Читаем Роза Мира полностью

Буддийское созерцание, исключая, кажется, состояние «абхиджны» самого Гаутамы Будды, останавливается на Нирване, вернее, на мирах наивысшего аспекта буддийского Трансмифа, не стремясь осознать даже высших сфер Шаданакара. Чувство глубокой безнадёжности, неверия в возможность преображения миров и просветление Закона проникают эту религию насквозь. Это естественно для всех религий, возникших до воплощения Планетарного Логоса в Энрофе. Естественно также, что эта безнадёжность парализовала всякое стремление ко всемирному. Если можно здесь чему-нибудь удивляться, то скорее тому, что буддизм всё-таки нашёл в себе силы к разливу вширь, хотя, конечно, прозелитизм его духа давно отошёл в минувшее.

Что же касается индуизма, то та же самая причина выразилась в судьбах этой религии ещё и той исторической особенностью, что индуизму остался почти совершенно чужд какой бы то ни было прозелитизм.

Напротив: сознанию российского сверхнарода христианский миф с самого начала сообщил предчувствие именно всемирной миссии — не миссии всемирного державного владычества, но миссии некоторой высшей правды, которую он должен возвестить и утвердить на земле на благо всем. Это обнаруживается в тоне киевских и московских летописей и в наивной, но бесспорной идеологии былин, осмыслявших своих богатырей как носителей и борцов за высшую духовную правду, светящую для всякого, кто готов ей себя открыть. Далее, самосознание это творит идеальные образы Святой Руси: не великой, не могучей, не прекрасной, а именно святой;[26] наконец, в идее Третьего Рима чувство это кристаллизуется уже совершенно явственно.

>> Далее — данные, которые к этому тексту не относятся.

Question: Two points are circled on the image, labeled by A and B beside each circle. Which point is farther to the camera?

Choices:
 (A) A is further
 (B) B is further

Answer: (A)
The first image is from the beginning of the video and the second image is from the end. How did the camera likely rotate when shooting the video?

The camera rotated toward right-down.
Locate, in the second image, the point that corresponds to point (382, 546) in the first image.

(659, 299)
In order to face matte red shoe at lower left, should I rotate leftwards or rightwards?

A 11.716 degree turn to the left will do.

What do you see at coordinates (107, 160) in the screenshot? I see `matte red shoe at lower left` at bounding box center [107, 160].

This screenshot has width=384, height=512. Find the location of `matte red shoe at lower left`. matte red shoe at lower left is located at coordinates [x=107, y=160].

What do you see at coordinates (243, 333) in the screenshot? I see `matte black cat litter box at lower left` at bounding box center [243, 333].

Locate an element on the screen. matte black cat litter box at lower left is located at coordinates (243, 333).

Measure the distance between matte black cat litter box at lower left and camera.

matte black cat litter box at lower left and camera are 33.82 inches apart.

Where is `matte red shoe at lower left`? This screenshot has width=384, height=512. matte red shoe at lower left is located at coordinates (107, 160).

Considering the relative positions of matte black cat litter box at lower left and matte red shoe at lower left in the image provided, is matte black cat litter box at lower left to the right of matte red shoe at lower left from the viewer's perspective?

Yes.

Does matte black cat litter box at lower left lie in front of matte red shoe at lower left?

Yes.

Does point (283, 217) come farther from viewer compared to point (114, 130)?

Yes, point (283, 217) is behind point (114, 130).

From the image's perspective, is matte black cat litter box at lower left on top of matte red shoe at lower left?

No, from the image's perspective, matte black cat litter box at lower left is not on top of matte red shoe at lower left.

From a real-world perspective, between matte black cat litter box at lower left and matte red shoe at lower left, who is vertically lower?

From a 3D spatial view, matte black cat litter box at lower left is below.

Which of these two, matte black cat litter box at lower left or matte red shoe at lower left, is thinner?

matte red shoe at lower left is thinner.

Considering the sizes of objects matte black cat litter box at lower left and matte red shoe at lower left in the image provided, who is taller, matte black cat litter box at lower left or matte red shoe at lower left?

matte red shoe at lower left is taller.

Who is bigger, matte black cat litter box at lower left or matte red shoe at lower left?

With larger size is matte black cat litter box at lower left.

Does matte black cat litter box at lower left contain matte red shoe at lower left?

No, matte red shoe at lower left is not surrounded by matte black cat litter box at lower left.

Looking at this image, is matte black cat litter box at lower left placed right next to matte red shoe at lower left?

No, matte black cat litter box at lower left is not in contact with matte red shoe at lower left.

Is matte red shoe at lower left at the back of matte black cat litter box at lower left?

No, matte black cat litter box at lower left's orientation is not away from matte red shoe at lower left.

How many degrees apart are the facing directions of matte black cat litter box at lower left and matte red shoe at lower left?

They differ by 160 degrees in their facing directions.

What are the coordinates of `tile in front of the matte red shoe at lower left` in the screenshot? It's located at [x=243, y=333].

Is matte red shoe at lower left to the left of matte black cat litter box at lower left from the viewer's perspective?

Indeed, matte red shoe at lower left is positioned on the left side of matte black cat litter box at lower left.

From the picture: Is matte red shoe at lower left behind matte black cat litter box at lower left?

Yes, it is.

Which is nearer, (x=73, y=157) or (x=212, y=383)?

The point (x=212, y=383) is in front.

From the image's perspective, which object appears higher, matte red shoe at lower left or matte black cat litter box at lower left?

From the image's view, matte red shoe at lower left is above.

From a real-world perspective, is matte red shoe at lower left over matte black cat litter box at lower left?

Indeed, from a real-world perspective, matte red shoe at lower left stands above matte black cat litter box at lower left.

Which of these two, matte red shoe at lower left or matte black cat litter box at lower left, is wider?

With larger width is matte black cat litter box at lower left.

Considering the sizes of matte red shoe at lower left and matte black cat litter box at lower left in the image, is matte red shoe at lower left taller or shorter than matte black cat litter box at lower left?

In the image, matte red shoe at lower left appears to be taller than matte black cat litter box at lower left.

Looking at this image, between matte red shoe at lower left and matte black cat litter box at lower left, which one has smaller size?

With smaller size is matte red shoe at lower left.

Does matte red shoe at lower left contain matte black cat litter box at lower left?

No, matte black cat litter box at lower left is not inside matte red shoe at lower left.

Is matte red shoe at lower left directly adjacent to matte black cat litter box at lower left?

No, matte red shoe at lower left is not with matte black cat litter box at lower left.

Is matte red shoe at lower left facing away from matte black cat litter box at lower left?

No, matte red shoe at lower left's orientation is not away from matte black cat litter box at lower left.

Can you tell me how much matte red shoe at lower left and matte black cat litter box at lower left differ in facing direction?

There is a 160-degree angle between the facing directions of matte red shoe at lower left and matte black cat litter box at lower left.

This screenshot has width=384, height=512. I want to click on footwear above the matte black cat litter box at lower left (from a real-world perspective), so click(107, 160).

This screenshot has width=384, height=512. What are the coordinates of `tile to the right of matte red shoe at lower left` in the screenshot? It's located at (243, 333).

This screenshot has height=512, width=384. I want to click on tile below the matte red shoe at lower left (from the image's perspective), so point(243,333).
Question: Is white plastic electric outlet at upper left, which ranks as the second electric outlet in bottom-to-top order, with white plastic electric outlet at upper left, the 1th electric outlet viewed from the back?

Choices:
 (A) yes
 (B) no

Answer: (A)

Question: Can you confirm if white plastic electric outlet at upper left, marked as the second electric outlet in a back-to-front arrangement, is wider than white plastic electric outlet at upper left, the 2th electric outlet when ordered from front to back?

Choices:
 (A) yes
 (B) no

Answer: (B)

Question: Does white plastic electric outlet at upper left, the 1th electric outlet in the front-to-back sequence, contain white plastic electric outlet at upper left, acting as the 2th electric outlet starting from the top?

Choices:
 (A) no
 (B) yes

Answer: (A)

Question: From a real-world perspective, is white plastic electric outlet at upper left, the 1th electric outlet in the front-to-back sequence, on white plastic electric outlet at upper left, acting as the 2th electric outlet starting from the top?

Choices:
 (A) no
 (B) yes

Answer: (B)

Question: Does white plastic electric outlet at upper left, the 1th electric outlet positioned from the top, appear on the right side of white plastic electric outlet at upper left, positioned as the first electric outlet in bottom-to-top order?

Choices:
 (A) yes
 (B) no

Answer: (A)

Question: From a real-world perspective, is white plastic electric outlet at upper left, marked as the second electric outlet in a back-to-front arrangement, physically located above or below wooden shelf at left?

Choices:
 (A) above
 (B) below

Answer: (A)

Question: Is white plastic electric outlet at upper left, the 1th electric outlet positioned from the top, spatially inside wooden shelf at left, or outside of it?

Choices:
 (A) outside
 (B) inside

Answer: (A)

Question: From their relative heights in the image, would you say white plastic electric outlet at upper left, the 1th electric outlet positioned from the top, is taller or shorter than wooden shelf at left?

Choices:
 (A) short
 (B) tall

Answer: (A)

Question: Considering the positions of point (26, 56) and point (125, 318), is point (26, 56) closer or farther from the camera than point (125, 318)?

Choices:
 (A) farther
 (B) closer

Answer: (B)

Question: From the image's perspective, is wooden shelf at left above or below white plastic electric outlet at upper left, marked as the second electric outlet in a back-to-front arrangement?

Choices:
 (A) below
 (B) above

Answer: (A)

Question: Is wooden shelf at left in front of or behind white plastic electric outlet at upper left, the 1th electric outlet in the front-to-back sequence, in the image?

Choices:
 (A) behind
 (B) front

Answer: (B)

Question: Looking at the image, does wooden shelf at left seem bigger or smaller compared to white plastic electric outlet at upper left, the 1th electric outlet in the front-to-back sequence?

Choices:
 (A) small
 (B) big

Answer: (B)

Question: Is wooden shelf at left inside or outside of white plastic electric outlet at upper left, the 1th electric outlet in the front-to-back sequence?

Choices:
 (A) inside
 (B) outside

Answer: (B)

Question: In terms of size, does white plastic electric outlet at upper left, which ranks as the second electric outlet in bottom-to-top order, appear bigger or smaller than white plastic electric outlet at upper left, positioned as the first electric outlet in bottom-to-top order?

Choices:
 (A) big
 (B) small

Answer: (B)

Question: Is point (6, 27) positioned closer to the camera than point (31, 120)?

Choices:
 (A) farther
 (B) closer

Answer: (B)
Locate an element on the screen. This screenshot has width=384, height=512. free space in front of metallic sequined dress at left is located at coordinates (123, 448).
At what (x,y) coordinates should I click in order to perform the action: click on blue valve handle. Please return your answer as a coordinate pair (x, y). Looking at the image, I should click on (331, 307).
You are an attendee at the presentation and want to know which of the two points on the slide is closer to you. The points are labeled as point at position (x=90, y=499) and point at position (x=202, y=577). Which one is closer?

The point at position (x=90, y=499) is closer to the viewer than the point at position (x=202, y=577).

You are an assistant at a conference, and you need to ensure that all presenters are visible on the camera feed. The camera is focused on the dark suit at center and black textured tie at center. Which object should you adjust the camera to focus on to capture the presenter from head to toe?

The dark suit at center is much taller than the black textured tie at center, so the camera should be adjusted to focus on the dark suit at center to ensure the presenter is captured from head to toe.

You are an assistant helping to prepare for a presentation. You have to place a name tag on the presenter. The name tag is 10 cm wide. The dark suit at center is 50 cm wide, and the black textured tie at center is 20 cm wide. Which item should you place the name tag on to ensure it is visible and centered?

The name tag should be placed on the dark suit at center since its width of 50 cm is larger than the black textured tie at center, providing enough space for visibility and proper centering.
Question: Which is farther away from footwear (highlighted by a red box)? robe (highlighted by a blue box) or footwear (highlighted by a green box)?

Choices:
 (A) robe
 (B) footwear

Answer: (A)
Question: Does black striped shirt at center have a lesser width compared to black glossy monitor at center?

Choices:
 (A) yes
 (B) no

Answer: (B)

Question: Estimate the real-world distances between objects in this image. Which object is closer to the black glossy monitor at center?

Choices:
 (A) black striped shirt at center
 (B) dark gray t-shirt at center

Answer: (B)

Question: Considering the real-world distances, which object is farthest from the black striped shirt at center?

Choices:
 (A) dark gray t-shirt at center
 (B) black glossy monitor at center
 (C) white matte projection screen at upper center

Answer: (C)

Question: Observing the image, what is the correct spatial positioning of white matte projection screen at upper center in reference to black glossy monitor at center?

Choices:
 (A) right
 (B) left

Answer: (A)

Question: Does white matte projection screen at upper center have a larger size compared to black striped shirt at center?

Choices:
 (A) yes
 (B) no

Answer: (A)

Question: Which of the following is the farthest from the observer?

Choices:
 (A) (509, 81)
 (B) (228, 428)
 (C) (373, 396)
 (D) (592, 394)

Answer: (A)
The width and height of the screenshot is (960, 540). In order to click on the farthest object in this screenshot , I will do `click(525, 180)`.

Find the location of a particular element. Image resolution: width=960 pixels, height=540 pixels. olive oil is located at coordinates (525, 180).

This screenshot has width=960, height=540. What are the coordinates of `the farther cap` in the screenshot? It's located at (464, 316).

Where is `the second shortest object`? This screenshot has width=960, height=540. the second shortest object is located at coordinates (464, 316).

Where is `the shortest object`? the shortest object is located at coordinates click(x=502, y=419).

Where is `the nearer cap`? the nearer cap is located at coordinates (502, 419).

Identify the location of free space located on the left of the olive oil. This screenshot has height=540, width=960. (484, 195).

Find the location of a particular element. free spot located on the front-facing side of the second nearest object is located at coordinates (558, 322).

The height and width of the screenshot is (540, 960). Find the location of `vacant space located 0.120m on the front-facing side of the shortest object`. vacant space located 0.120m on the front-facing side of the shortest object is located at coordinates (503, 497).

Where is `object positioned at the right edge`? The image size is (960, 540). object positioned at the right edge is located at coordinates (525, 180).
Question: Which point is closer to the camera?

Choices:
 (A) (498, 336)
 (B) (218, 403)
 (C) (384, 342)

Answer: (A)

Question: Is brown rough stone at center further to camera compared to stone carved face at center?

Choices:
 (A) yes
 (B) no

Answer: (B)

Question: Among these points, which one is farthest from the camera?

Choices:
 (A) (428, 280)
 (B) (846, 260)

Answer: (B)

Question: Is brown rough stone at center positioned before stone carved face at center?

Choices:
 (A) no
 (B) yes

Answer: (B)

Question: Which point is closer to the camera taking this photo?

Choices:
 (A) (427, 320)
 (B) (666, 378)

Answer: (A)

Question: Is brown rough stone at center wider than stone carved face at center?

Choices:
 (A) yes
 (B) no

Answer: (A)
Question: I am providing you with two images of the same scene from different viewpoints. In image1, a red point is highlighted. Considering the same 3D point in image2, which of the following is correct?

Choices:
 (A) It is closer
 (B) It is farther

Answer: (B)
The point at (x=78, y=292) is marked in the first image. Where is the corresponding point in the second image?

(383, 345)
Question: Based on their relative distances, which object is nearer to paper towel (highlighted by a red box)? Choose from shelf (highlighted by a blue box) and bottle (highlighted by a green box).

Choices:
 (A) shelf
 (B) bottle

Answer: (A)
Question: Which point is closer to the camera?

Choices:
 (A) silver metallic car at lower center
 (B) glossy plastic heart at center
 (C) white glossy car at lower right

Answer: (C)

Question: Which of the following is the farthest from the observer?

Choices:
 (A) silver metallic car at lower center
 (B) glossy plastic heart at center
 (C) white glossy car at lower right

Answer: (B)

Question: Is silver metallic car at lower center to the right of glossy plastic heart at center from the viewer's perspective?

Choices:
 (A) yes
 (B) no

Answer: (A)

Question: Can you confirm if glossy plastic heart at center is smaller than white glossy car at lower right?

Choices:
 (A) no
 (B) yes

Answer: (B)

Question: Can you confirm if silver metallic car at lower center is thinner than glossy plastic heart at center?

А что до замедленности развития, то кто обязывает нас рассматривать её только под каузальным углом зрения, а не под телеологическим? Разве невозможно, чтобы в масштабах всемирной метаистории было целесообразно, чтобы культура Российская выступила на мировую арену именно тогда, когда она выступила? Однако здесь мы прикасаемся к проблеме, о которой в настоящем месте говорить ещё преждевременно.

Глава 3

Эпоха первого уицраора

Итак, метаисторическим событием, лежавшим в основе того, что в истории называется возвышением Москвы и созданием национального государства, было рождение кароссой Дингрой от Яросвета демона великодержавной государственности и укрепление его демиургическими силами для борьбы с общим врагом.

Но в лице своего порождения и его преемников — двух, наследовавших первому, демонов великодержавия — Яросвет приобрёл как бы метаисторического соперника, которому тоже предстояло стремиться к планетарной цели, но в корне подменив её смысл.

Тройственность природы первого из рода Жругров делала сложным и трагическим его путь и путь его преемников, их метаисторическую судьбу и судьбу того, что они создавали в истории.

С течением веков, со сменою трёх поколений уицраоров, с расширением их кругозора и возрастанием мощи импульс мировой миссии начинает осознаваться ими самими в его подлинном объёме. Разумеется, той отчётливости, какой достигло это осознание у последнего из уицраоров, у первого из них не могло быть. И тем не менее уже к XVI веку идея мировой миссии, христианско-демиургическая по своей природе, но непрерывно искажаемая, становится высшей санкцией, которой первый демон российского великодержавия оправдывает самого себя и свои универсальные притязания. Это — идея Третьего Рима — амальгама православно-религиозной исключительности, уицраоровской национальной гордыни и свойственных ранним стадиям культуры исторических фантазмов с исходящим от демиурга предчувствием планетарных масштабов будущего и с высокою этическою мечтой, внушаемой Трансмифом христианства.

Но эйцехоре, заключённое в уицраорах, наполняет мало-помалу этот импульс иным содержанием, ставит перед ним иную, внешне сходную, но внутренне противоположную цель. Сущность эйцехоре состоит в непреодолимом для самого обладателя мучительном стремлении — всё поглотить в своём самостном Я. В пределе — он хочет быть во вселенной один, всю её поглотив в себе. Это стремление к идеальной тирании присуще любой демонической монаде, но уицраорам присуще не только это стремление, но и ясное его осознание. Уицраор — внеэтичен. Это не значит, что он обладает иными, нечеловеческими этическими представлениями; это значит, что он вообще лишён возможности созерцать мир под этическим углом.

Третий элемент уицраора, унаследованный им от Дингры, это — бесконтрольность и импульсивность, в той или иной степени свойственная всем стихиалям, но в Лилит и в кароссах доходящая до предела. Отсюда — сила его чувств, неимоверный их накал и, несмотря на всю хитрость Жругра, недостаточность контролирующего ума.